Segment Start: SUPPLIED RECORDS
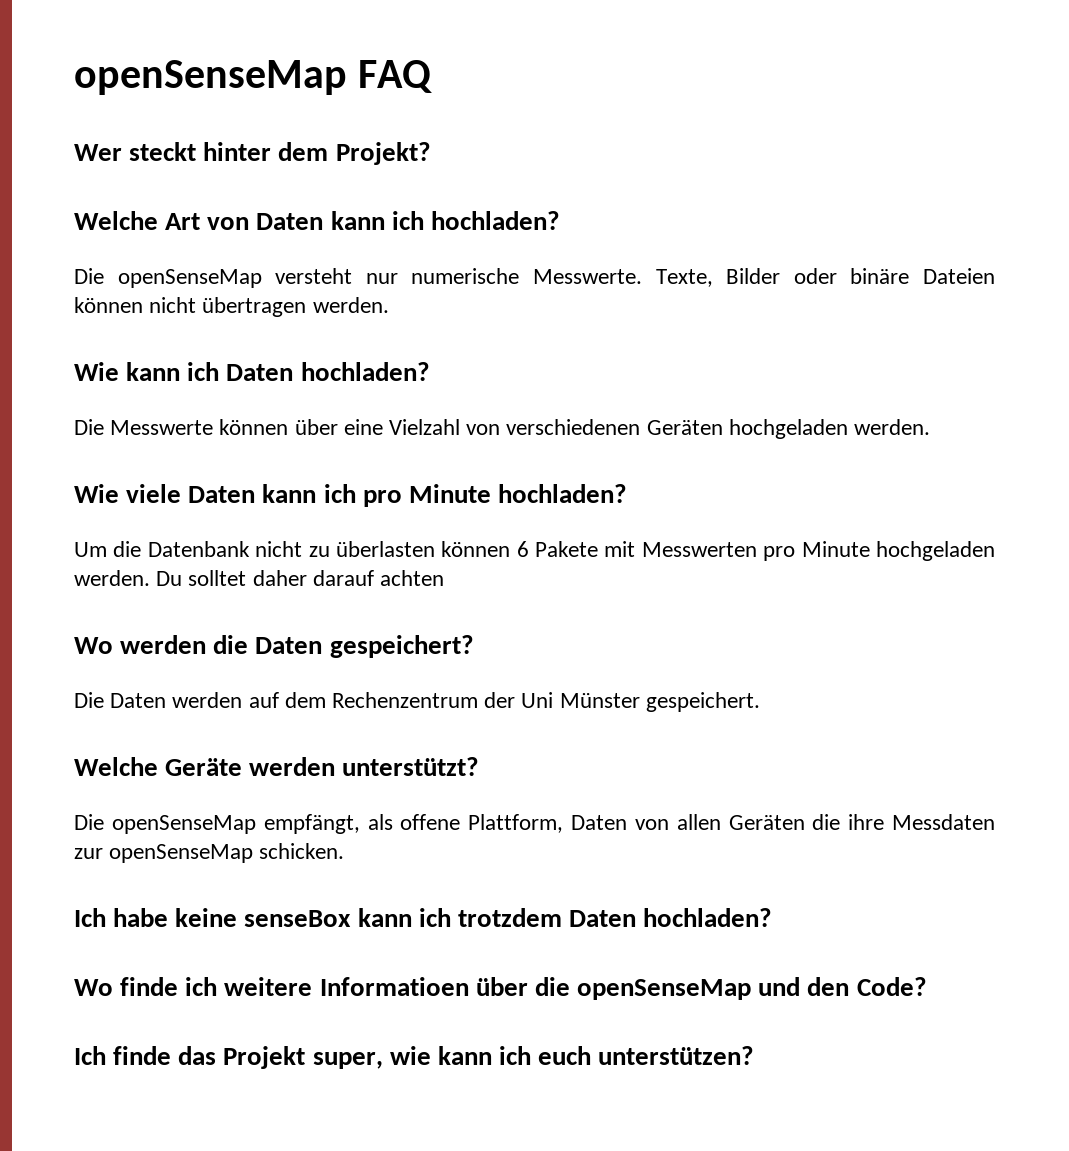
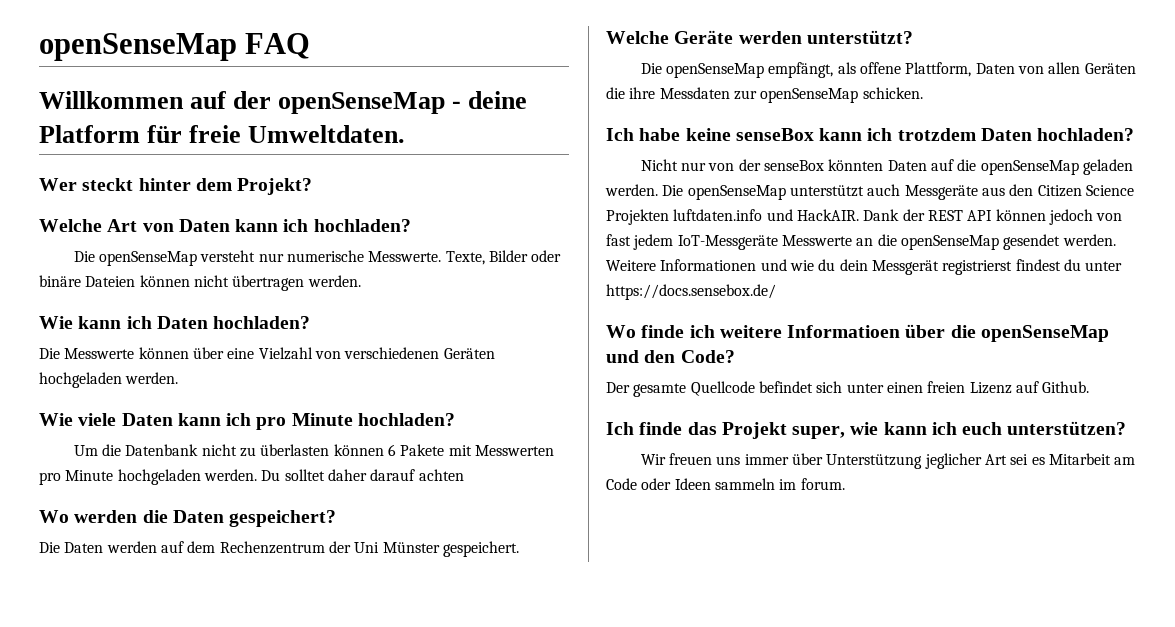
(433, 76) none -> [39,91,528,114] [39,125,406,143] // Willkommen auf der openSenseMap - deine Platform für freie Umweltdaten.
(773, 917) none -> [640,159,1133,175] [605,184,1134,200] [606,209,1123,225] [606,234,1116,250] [606,259,1123,275] [606,284,776,300] // Nicht nur von der senseBox könnten Daten auf die openSenseMap geladen werden. Die openSenseMap unterstützt auch Messgeräte aus den Citizen Science Projekten luftdaten.info und HackAIR. Dank der REST API können jedoch von fast jedem IoT-Messgeräte Messwerte an die openSenseMap gesendet werden. Weitere Informationen und wie du dein Messgerät registrierst findest du unter https://docs.sensebox.de/
(927, 986) none -> [606,381,1090,397] // Der gesamte Quellcode befindet sich unter einen freien Lizenz auf Github.
(755, 1055) none -> [640,453,1136,469] [606,478,845,490] // Wir freuen uns immer über Unterstützung jeglicher Art sei es Mitarbeit am Code oder Ideen sammeln im forum.

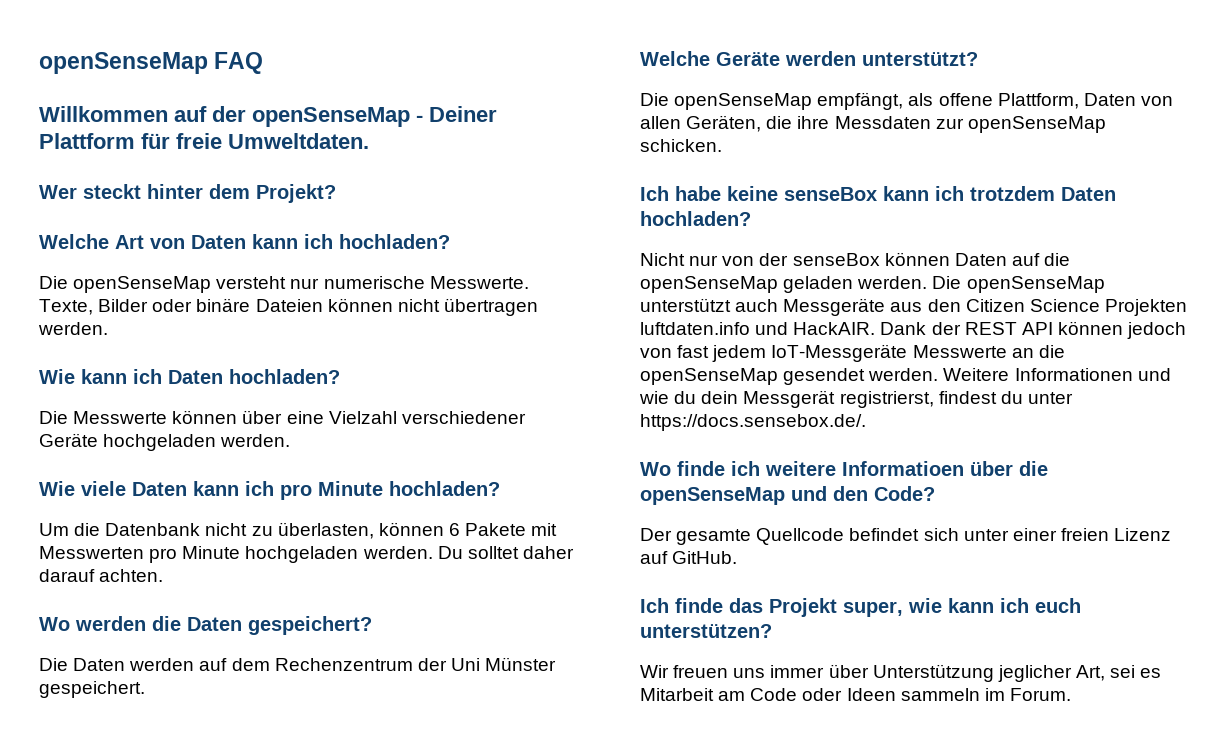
[468,91,528,109] [39,125,140,143] deine Platform -> [429,106,497,122] [39,133,135,149] Deiner Plattform
[314,347,495,359] von verschiedenen Geräten -> [401,411,526,424] [39,433,98,447] verschiedener Geräte
[260,444,330,456] überlasten -> [277,522,374,539] überlasten,
[418,469,464,481] achten -> [99,569,164,582] achten.
[1084,63,1136,74] Geräten -> [686,115,762,132] Geräten,
[828,159,884,171] könnten -> [884,252,950,266] können
[942,260,1013,275] registrierst -> [839,391,934,408] registrierst,
[606,284,776,300] https://docs.sensebox.de/ -> [640,414,866,431] https://docs.sensebox.de/.
[886,382,923,393] einen -> [1012,528,1057,541] einer
[1042,381,1090,393] Github. -> [672,551,738,564] GitHub.
[984,454,1007,465] Art -> [1075,665,1105,681] Art,
[800,478,845,490] forum. -> [1009,688,1071,701] Forum.

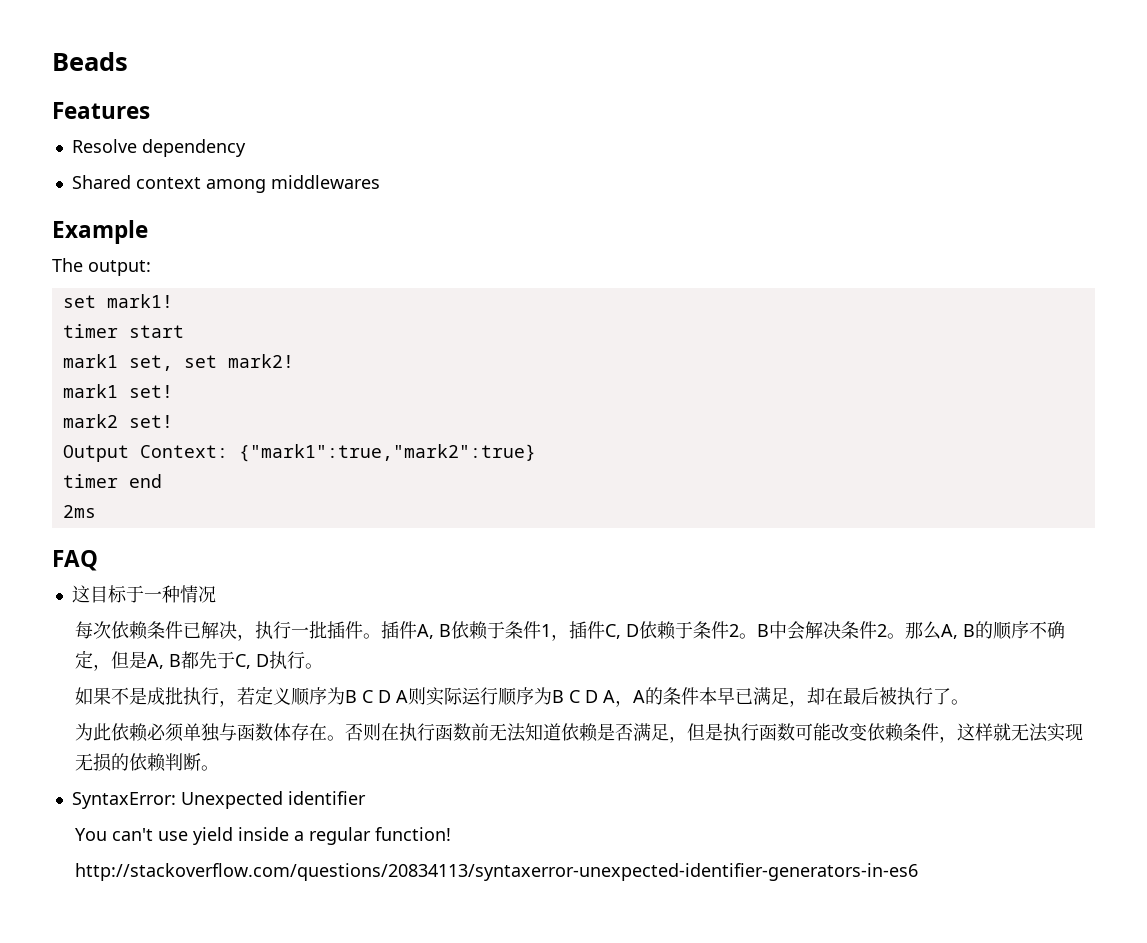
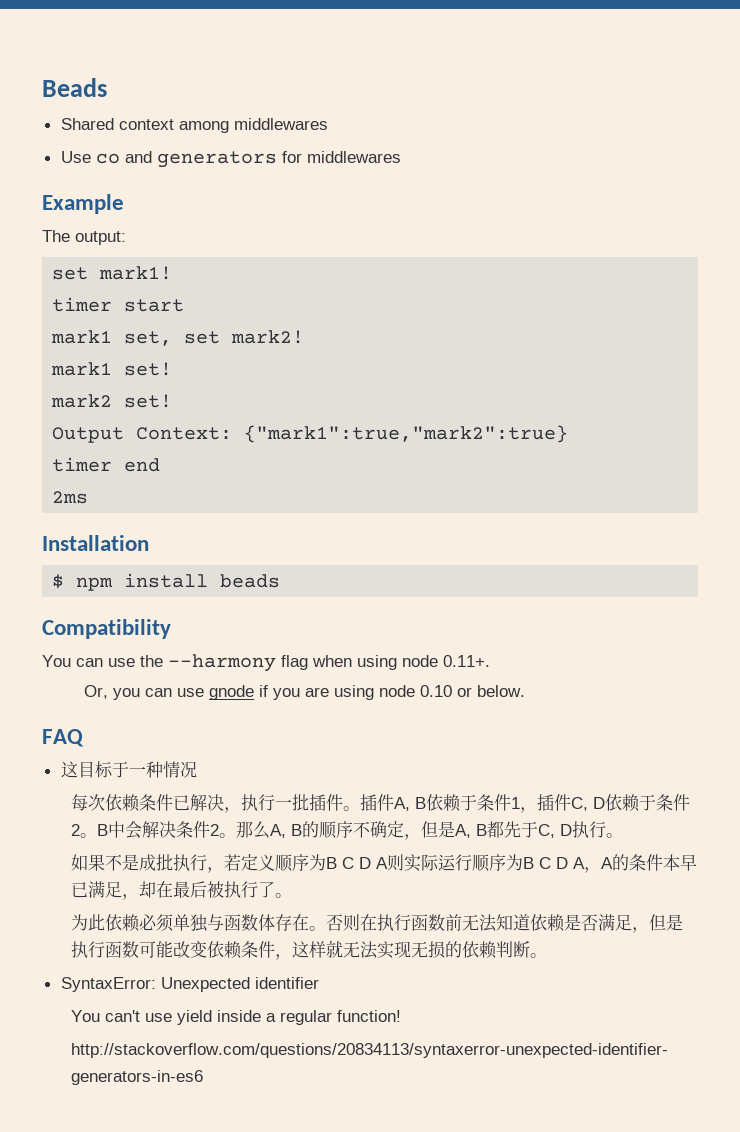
[52,102,150,119] [71,139,246,157] // Features // Resolve dependency -> (107, 87) none
(380, 182) none -> [60,151,401,168] // Use co and generators for middlewares
(96, 511) none -> [42,535,149,551] [52,573,281,591] [42,619,171,639] [42,654,490,672] [84,685,526,700] // Installation // $ npm install beads // Compatibility // You can use the --harmony flag when using node 0.11+. // Or, you can use gnode if you are using node 0.10 or below.

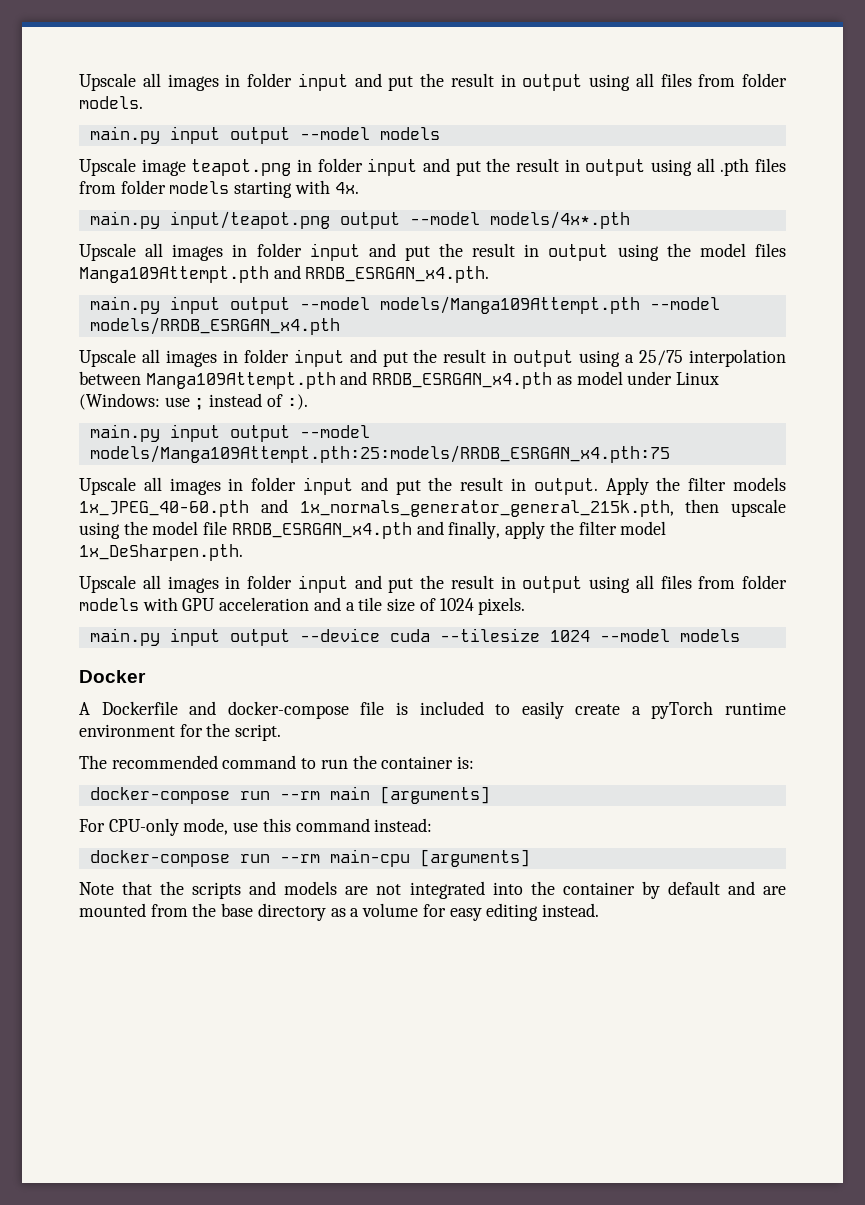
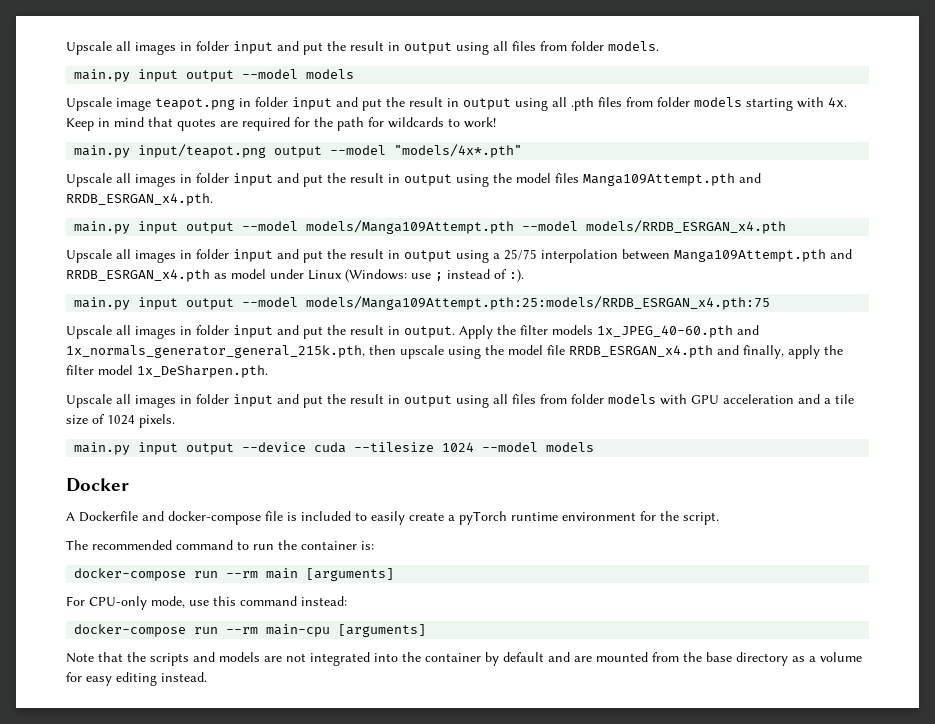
(359, 188) none -> [66,117,496,131] Keep in mind that quotes are required for the path for wildcards to work!
[489,211,630,229] models/4x*.pth -> [394,144,523,158] "models/4x*.pth"

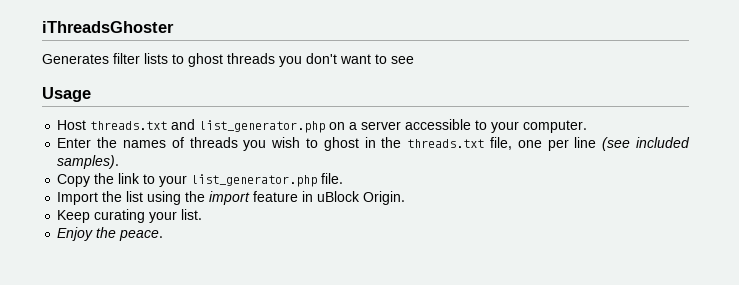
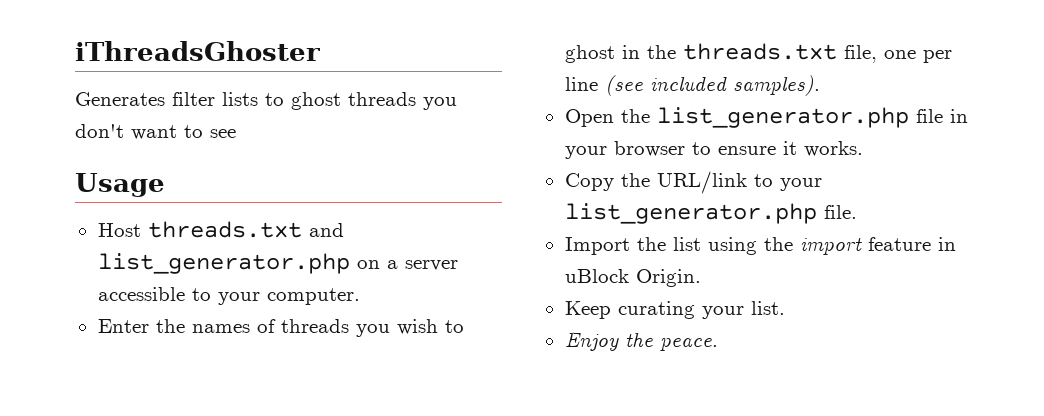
(120, 162) none -> [564,107,968,128] [564,141,863,159] // Open the list_generator.php file in your browser to ensure it works.
[118,173,141,184] link -> [656,171,747,194] URL/link

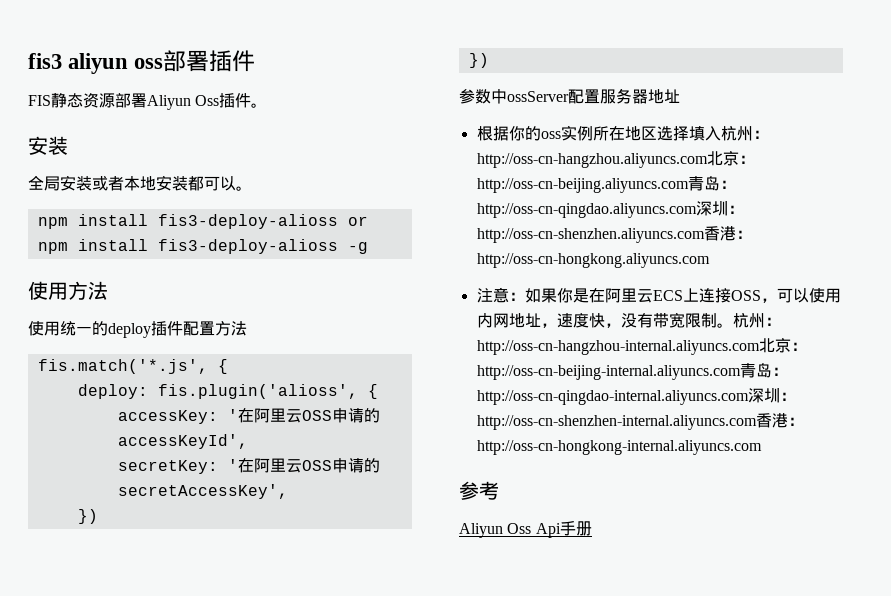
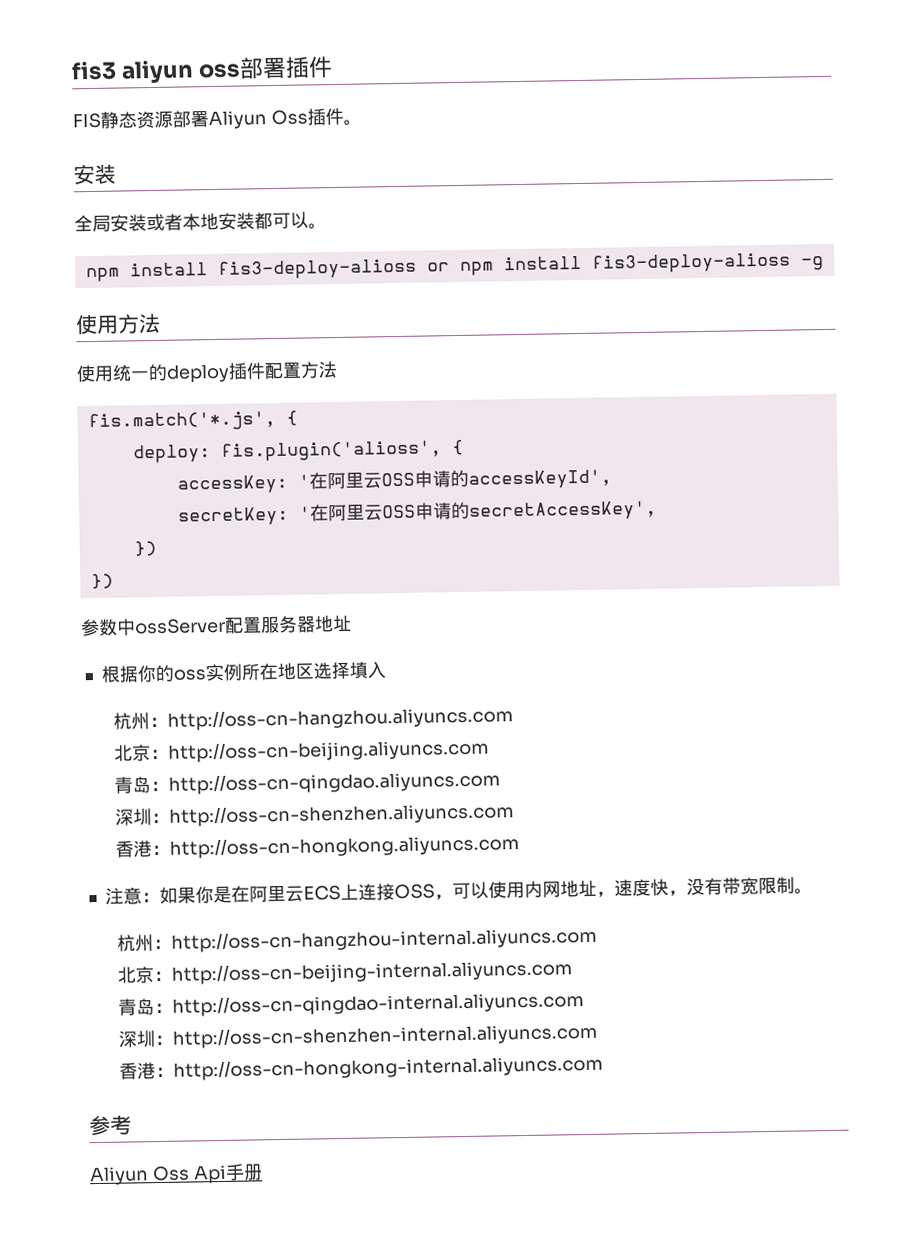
(721, 133) none -> (386, 670) //
(708, 160) none -> (513, 718) //
(689, 185) none -> (489, 750) //
(697, 210) none -> (500, 782) //
(705, 235) none -> (514, 814) //
(733, 325) none -> (813, 891) //
(760, 347) none -> (597, 939) //
(741, 372) none -> (572, 972) //
(749, 397) none -> (584, 1004) //
(757, 422) none -> (597, 1035) //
Segment End: SUPPLIED RECORDS
### [ABOUT THIS TASK]
Copy out the line containing "(689, 185) none -> (489, 750) //", then every line after it through the end of the listing, exactly and with nothing else.

### [RESULT OF THIS EXERCISE]
(689, 185) none -> (489, 750) //
(697, 210) none -> (500, 782) //
(705, 235) none -> (514, 814) //
(733, 325) none -> (813, 891) //
(760, 347) none -> (597, 939) //
(741, 372) none -> (572, 972) //
(749, 397) none -> (584, 1004) //
(757, 422) none -> (597, 1035) //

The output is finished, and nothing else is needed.